§ Assignment:
In the lines of the data below, from the line with "Euro Boat 600WA Walkaround Katamaran" to the line with "山のれすとらん さかたのあれこれ", change each "Aviara" to "AVIARA" and leave everything else unchanged. Return only those lines, without the pictures.

§ Dataset records:
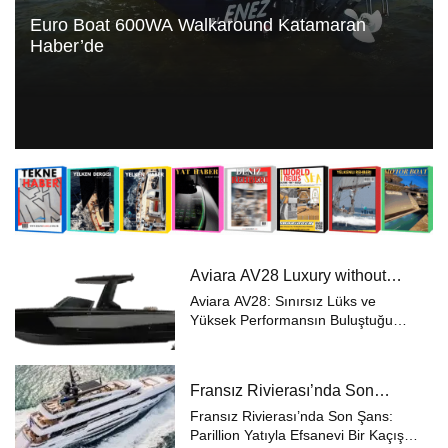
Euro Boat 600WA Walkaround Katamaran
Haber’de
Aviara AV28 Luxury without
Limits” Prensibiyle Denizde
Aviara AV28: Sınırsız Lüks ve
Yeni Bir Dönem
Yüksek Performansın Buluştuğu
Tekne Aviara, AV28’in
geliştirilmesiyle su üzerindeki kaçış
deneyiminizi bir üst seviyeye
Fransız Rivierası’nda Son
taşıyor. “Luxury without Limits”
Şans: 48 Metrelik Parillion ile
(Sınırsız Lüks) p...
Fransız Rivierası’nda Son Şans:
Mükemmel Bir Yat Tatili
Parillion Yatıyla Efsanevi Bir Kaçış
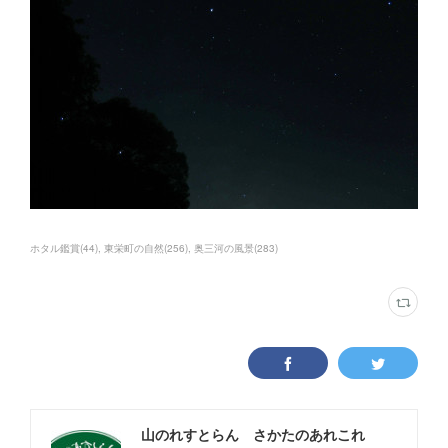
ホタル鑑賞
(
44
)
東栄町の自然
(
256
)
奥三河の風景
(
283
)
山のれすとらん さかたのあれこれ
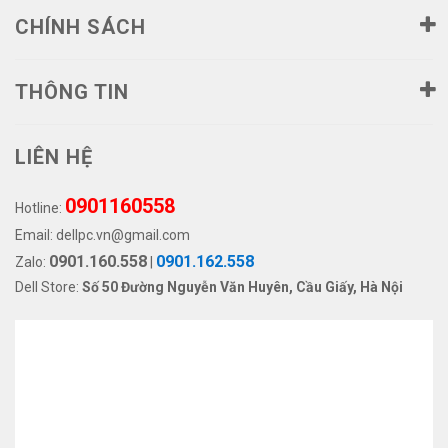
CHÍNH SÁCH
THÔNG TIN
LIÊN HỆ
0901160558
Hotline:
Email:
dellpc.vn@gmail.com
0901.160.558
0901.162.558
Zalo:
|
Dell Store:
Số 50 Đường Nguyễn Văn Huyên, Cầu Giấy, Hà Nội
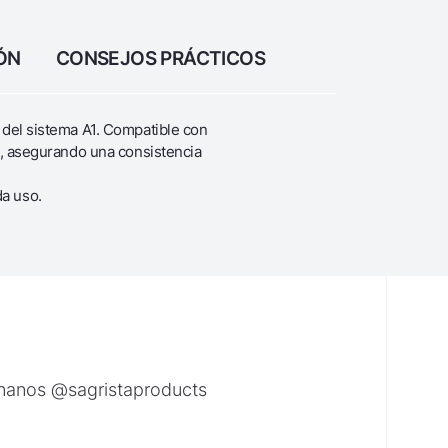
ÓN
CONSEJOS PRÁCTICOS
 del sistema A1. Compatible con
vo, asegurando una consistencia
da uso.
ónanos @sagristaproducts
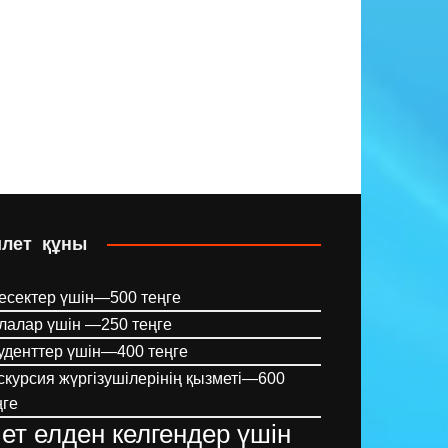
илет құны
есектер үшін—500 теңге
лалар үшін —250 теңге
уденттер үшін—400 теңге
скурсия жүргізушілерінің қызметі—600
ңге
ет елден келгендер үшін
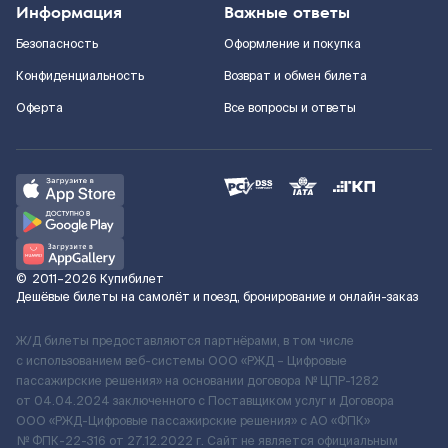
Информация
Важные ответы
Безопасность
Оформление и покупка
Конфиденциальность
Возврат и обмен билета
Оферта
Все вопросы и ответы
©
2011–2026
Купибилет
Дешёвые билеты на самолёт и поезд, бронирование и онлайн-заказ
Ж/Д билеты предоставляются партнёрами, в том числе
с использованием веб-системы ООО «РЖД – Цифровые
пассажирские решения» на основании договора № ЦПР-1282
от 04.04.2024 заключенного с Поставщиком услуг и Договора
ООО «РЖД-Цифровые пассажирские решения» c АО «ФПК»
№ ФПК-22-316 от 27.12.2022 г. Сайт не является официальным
---
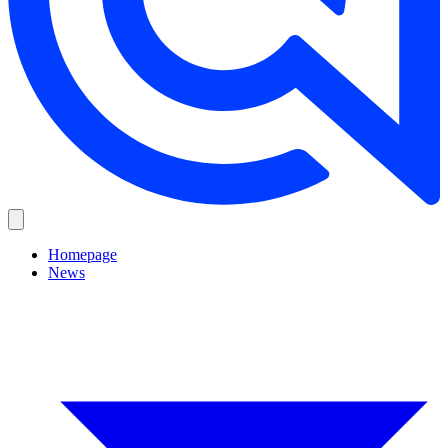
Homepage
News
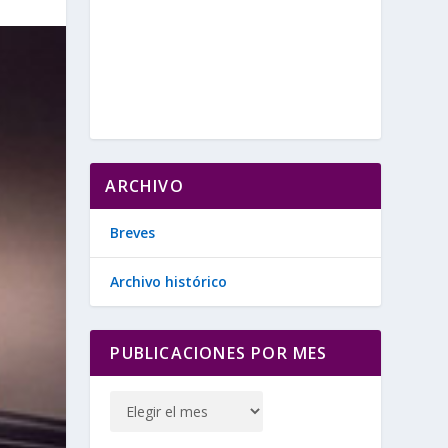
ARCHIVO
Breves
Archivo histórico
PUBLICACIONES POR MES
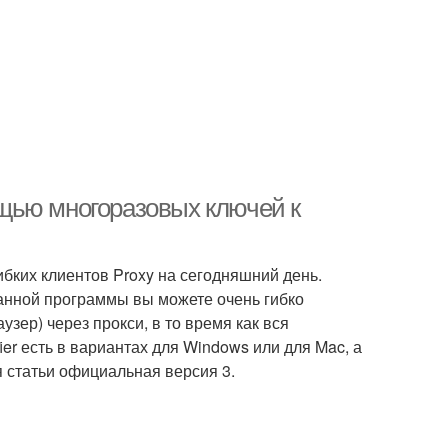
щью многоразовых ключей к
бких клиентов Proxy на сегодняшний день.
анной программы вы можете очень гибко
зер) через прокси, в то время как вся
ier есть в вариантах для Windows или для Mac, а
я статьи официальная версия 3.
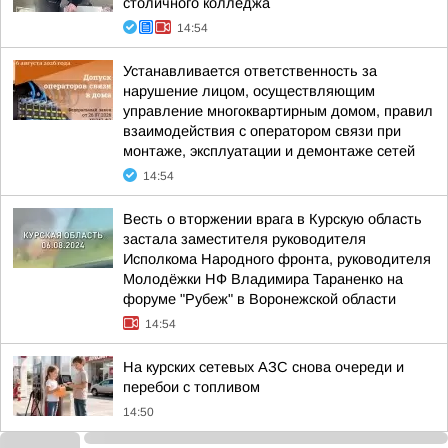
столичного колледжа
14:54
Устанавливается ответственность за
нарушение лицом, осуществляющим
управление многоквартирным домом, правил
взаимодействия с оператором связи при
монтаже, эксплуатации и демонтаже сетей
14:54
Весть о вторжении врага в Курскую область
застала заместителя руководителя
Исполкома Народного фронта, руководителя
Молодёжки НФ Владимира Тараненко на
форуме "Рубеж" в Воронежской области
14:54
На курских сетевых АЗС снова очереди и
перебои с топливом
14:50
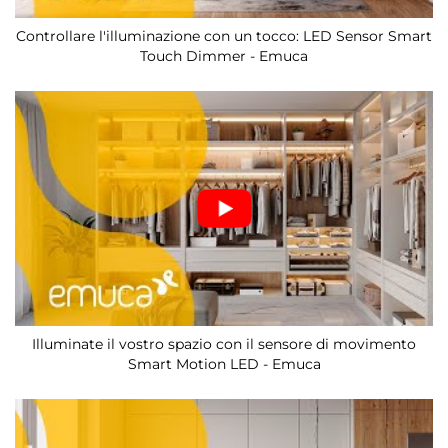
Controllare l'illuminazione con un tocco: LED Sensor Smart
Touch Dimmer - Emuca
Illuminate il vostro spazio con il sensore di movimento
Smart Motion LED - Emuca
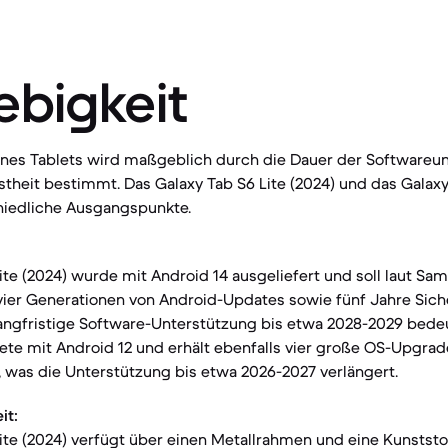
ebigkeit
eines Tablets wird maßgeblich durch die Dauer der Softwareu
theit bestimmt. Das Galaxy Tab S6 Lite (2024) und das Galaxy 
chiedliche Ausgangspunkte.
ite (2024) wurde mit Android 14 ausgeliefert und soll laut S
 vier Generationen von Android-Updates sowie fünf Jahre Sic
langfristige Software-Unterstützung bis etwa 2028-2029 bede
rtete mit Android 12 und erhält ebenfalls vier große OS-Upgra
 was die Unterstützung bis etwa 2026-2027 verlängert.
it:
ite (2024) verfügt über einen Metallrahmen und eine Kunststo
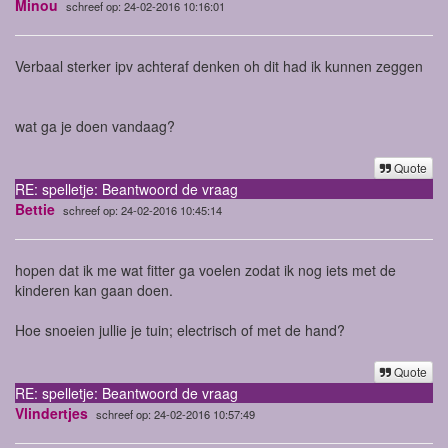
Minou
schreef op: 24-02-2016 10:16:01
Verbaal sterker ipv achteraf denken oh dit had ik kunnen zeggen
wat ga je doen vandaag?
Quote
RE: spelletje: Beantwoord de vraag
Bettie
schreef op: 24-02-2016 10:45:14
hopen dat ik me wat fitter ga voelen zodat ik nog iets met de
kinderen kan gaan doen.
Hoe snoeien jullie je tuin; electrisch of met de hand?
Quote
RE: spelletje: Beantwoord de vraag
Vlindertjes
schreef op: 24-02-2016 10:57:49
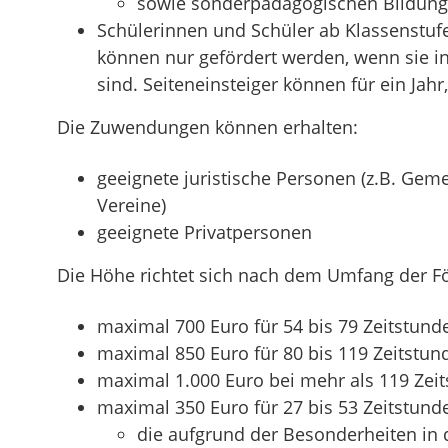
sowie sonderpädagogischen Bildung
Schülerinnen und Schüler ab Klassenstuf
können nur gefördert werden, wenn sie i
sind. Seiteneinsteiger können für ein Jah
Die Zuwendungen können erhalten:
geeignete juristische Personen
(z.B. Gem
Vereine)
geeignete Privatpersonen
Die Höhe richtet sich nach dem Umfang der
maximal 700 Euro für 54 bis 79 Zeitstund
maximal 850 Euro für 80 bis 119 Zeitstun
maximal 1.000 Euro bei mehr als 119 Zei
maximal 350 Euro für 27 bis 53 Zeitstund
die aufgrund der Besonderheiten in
--
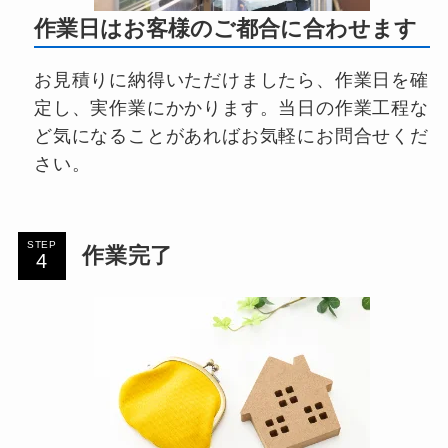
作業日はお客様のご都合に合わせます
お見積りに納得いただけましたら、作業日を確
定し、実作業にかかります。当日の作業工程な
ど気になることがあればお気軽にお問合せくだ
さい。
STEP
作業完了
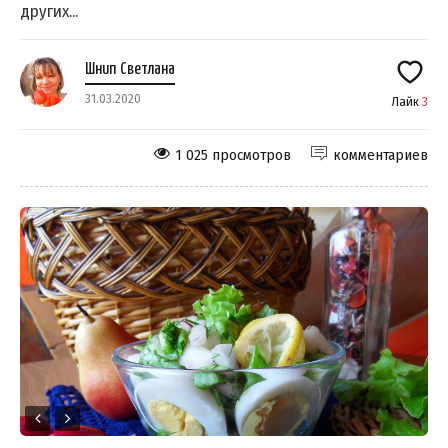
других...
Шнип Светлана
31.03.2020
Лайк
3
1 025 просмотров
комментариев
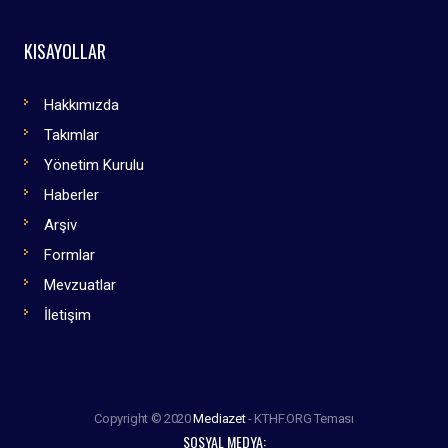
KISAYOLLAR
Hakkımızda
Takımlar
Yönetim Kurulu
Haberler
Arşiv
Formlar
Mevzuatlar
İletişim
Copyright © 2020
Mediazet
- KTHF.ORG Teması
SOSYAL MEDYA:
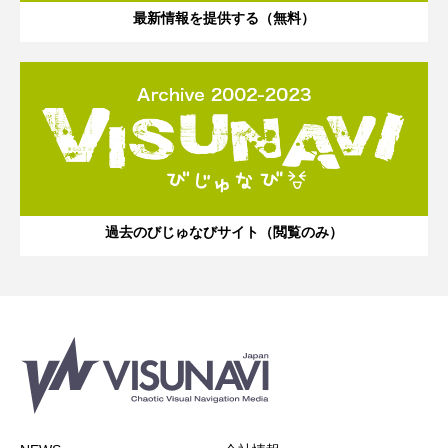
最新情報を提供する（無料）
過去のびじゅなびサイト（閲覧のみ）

§ Finished task:
Euro Boat 600WA Walkaround Katamaran
Haber’de
AVIARA AV28 Luxury without
Limits” Prensibiyle Denizde
AVIARA AV28: Sınırsız Lüks ve
Yeni Bir Dönem
Yüksek Performansın Buluştuğu
Tekne AVIARA, AV28’in
geliştirilmesiyle su üzerindeki kaçış
deneyiminizi bir üst seviyeye
Fransız Rivierası’nda Son
taşıyor. “Luxury without Limits”
Şans: 48 Metrelik Parillion ile
(Sınırsız Lüks) p...
Fransız Rivierası’nda Son Şans:
Mükemmel Bir Yat Tatili
Parillion Yatıyla Efsanevi Bir Kaçış
ホタル鑑賞
(
44
)
東栄町の自然
(
256
)
奥三河の風景
(
283
)
山のれすとらん さかたのあれこれ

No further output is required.